By Deanna Jones
Every leader says they want to hire the “right person.” Someone passionate, driven, a great culture fit. But too often, we look for the perfect résumé instead of the person whose natural talents align with the work itself. We chase credentials instead of curiosity.
Here’s the truth: most people already have what it takes to thrive — they’re just sitting in the wrong seat.
After thirty years in corporate leadership, I’ve seen it again and again: brilliant, capable people doing work that drains them. It’s not because they’re unmotivated or disengaged. It’s because their real strengths are buried under job descriptions that were written for efficiency, not energy.
The Problem Isn’t the People — It’s the Placement
We’ve built systems that value compliance over curiosity.

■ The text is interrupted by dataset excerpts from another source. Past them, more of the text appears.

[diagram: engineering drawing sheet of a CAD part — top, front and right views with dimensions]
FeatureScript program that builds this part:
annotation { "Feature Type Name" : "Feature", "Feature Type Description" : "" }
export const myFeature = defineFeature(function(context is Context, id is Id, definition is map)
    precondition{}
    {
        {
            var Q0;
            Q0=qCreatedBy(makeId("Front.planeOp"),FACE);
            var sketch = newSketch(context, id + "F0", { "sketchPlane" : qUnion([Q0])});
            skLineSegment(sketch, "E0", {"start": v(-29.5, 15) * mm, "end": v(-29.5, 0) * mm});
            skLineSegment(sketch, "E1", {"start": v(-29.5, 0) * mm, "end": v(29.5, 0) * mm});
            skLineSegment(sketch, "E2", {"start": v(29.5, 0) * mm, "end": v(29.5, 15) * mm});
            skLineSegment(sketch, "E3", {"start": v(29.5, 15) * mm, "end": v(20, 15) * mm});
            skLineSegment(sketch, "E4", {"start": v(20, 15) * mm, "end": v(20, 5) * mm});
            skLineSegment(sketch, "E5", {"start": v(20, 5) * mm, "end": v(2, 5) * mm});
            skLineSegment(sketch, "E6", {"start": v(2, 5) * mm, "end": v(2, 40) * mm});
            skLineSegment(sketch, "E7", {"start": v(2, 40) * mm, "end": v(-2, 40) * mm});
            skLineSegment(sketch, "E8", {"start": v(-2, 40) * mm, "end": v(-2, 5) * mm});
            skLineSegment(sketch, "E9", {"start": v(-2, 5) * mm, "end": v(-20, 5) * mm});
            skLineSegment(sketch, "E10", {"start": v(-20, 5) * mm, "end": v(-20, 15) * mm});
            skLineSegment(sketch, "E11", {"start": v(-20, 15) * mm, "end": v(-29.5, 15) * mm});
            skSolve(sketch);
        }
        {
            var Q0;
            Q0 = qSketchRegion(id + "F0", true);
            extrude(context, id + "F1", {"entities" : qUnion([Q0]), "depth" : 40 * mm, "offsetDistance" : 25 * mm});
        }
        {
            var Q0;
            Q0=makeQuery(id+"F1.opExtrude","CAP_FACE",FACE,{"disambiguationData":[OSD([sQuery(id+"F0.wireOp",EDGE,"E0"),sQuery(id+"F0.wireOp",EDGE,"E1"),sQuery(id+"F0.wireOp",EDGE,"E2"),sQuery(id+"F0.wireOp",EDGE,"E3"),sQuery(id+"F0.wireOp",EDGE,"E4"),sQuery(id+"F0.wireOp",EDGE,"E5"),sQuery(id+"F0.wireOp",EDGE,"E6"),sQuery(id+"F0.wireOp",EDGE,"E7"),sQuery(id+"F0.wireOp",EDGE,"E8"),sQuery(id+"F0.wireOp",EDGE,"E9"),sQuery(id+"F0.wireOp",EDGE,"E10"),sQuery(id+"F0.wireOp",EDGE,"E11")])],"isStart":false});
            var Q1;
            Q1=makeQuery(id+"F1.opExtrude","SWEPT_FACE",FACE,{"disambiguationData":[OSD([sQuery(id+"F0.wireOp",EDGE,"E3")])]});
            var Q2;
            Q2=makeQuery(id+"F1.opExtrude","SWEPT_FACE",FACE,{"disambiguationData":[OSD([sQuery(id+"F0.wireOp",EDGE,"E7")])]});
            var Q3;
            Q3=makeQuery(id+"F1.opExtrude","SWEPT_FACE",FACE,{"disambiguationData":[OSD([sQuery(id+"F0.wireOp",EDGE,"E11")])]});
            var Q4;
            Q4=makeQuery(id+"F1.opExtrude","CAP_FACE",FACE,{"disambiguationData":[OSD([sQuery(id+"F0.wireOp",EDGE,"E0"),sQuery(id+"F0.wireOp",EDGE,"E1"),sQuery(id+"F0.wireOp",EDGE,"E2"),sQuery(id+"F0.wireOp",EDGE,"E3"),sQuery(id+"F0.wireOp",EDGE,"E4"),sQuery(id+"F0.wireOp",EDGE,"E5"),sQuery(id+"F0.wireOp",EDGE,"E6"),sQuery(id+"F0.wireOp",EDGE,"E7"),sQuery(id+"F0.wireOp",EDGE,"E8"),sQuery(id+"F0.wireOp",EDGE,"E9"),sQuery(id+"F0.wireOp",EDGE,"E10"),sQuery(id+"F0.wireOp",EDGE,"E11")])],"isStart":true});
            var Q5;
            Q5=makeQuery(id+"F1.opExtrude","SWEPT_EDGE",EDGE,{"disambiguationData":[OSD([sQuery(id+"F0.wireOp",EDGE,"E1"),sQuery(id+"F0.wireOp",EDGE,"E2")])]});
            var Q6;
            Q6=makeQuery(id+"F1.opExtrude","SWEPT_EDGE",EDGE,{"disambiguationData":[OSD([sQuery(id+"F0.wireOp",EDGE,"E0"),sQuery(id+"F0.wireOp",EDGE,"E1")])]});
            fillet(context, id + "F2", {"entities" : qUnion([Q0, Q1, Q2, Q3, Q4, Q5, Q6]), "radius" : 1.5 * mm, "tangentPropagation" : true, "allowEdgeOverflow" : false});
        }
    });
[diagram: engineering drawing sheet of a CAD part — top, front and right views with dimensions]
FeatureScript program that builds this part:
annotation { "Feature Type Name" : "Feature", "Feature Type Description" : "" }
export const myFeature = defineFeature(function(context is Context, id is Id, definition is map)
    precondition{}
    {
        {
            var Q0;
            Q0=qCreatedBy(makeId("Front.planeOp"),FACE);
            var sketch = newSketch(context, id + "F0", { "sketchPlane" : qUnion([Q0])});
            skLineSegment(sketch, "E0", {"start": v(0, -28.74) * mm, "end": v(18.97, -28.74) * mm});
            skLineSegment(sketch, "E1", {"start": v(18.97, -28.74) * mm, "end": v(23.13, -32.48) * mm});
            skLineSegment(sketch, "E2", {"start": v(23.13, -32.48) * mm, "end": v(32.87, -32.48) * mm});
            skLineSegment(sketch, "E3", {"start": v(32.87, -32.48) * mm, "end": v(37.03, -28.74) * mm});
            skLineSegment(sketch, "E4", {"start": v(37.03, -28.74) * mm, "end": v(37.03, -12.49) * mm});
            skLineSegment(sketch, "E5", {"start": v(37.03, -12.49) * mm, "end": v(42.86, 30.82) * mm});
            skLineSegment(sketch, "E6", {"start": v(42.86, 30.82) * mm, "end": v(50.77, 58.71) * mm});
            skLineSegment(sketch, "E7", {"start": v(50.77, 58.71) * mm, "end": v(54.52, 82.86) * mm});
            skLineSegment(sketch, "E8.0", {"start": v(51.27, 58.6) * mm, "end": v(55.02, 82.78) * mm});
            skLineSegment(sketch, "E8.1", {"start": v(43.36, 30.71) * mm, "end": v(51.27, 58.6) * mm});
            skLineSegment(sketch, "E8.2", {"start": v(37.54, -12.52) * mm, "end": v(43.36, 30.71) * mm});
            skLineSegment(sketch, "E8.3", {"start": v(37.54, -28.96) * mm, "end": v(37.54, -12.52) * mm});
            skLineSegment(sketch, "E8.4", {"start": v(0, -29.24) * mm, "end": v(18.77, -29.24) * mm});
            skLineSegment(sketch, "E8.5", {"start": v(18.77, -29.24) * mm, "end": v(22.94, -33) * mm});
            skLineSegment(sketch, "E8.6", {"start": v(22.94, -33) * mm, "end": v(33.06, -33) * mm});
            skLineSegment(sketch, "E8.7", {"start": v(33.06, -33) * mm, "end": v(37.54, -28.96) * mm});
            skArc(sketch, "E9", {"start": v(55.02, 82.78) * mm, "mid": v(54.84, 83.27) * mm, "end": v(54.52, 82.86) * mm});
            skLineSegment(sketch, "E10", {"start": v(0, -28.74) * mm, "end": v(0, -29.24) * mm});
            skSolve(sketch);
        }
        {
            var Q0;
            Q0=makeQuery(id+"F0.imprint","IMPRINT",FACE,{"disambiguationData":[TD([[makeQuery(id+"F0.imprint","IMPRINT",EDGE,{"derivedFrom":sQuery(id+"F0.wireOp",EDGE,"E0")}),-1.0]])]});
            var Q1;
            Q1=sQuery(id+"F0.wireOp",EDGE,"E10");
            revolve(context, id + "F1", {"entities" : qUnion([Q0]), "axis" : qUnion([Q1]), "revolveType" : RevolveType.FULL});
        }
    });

Employees are told what to do and how to do it, then graded on how well they color inside the lines. Meanwhile, the very traits that could make them extraordinary — creativity, empathy, problem-solving, connecting dots others can’t see — often go unnoticed.
Leaders, this is where you come in. You don’t have to “inspire passion.” You just have to notice it.
How to Spot Hidden Talent
The best leaders aren’t talent scouts in the traditional sense — they’re pattern spotters. They pay attention to what lights people up.
Here’s how:
- Watch for energy. Notice when someone gets animated talking about a project or leans forward in a meeting. That’s not just interest — it’s instinct.
- Ask better questions. Instead of “How’s it going?” try “What part of your work gives you energy?” or “What kind of problems do you love solving?”
- Listen between the lines. When someone says, “I wish I had more time for…” — they’re telling you exactly where their best contribution might be hiding.
These moments are clues. And when leaders follow those clues, engagement stops being a program and becomes a culture.
Designing Work That Fits
You don’t have to rewrite the org chart to help people do more of what they love. Small shifts make a big difference:
- Let employees spend 10–20% of their time on projects that excite them.
- Invite them to shadow another team or teach a skill they’re passionate about.
- Recognize people for how they do their work — not just what they deliver.
When leaders make those small adjustments, people stop feeling like square pegs in round holes. They stop counting the hours and start contributing their best ideas.
The Payoff
Here’s what happens when you start spotting talent instead of chasing it:
- Retention improves because people feel seen.
- Innovation rises because energy replaces obligation.
- Engagement becomes organic — not an initiative with a logo.
Final Thought
People don’t burn out because they’re working too much. They burn out because they’re working without meaning.
The best leaders know this. They don’t push harder — they look closer.
Because the talent your organization needs probably isn’t somewhere “out there.”
It’s already in the room. You just have to notice it.